Information Security Risk and Maturity Analysis Utilising Directed Graphs

In the current era of cyber-attack proliferation, it is imperative to better understand and mitigate information security risks within an organisation. By their nature, existing cybersecurity frameworks and standards do not model the relationships between cybersecurity elements such as controls, control objectives, threats, vulnerabilities, etc. and how one piece can impact another. This weakness in current frameworks makes it difficult to understand the context and prioritise risk mitigation activities, often resulting in a “box ticking” approach.

This thesis investigates the use of Directed Graphs as an analytical framework to represent, assess, and improve cybersecurity maturity and risk management. Traditional risk assessment models and cybersecurity frameworks often suffer from limitations such as static representations, scalability challenges, and a lack of dynamic adaptability to evolving cyber threats. This research proposes a graph-based approach to address these shortcomings, leveraging the relational power of Directed Graphs to represent assets, controls, threats, and vulnerabilities as interconnected nodes and edges.

The study begins with a comprehensive literature review of existing cybersecurity frameworks and assessment methodologies, identifying key limitations and areas where graph-based models offer improvements. A systematic methodology is presented, detailing the construction of Directed Graph models, including node and edge definitions, calculation formulas for key attributes such as Threat Value (Tv), Vulnerability Value (Viv), Risk Value (Rv), and Likelihood Value (Lv), and their mathematical justifications. The research further explores how Directed Graphs enable dynamic risk propagation analysis, gap identification, and prioritization of mitigation strategies.

A practical case study is conducted to validate the proposed model using a custom developed application called CyConex, which is used to demonstrate the effectiveness in assessing cybersecurity risks and visualizing vulnerabilities across an organizational network.

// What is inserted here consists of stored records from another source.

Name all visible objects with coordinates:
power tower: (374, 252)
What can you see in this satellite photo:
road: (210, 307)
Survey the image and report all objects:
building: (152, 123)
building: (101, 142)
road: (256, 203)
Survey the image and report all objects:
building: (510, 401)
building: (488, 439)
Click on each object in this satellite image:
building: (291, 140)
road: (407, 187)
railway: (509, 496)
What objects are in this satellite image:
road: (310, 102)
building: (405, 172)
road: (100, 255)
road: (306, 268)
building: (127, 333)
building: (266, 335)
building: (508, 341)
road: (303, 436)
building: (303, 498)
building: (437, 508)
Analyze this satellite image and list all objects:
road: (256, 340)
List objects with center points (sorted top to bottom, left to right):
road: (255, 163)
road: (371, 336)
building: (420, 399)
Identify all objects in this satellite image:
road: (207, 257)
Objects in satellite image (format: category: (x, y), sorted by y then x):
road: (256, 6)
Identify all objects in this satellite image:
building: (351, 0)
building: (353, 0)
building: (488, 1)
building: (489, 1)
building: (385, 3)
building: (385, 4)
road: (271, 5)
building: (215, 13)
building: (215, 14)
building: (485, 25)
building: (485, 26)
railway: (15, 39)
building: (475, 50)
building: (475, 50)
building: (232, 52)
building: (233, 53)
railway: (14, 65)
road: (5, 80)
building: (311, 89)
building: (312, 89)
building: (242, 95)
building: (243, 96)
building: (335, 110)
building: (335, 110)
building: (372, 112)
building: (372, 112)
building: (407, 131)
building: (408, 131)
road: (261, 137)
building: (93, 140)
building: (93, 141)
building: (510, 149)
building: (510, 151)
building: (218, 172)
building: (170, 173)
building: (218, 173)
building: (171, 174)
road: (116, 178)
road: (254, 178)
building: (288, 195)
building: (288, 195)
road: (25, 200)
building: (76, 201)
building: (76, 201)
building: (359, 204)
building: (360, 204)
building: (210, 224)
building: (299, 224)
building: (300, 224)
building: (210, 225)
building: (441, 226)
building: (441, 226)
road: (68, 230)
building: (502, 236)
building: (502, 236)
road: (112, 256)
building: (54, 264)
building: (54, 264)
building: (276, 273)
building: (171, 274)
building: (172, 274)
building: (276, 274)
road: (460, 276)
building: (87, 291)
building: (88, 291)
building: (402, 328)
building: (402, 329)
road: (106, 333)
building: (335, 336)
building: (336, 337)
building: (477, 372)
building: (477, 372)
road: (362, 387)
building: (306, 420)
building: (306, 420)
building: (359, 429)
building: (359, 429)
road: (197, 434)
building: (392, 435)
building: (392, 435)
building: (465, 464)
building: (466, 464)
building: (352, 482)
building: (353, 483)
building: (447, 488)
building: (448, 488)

Results from the case study indicate that Directed Graphs provide improved clarity, scalability, and actionable insights compared to traditional risk management techniques. Evaluation of the results highlights both the strengths and limitations of the approach, offering recommendations for refining the model in future applications.

This thesis contributes to the evolving field of cybersecurity by presenting a scalable, adaptable, and mathematically justified Directed Graph framework for cybersecurity maturity and risk assessment. It bridges theoretical insights with practical applicability, offering a foundation for future research and real-world implementations in complex cybersecurity environments.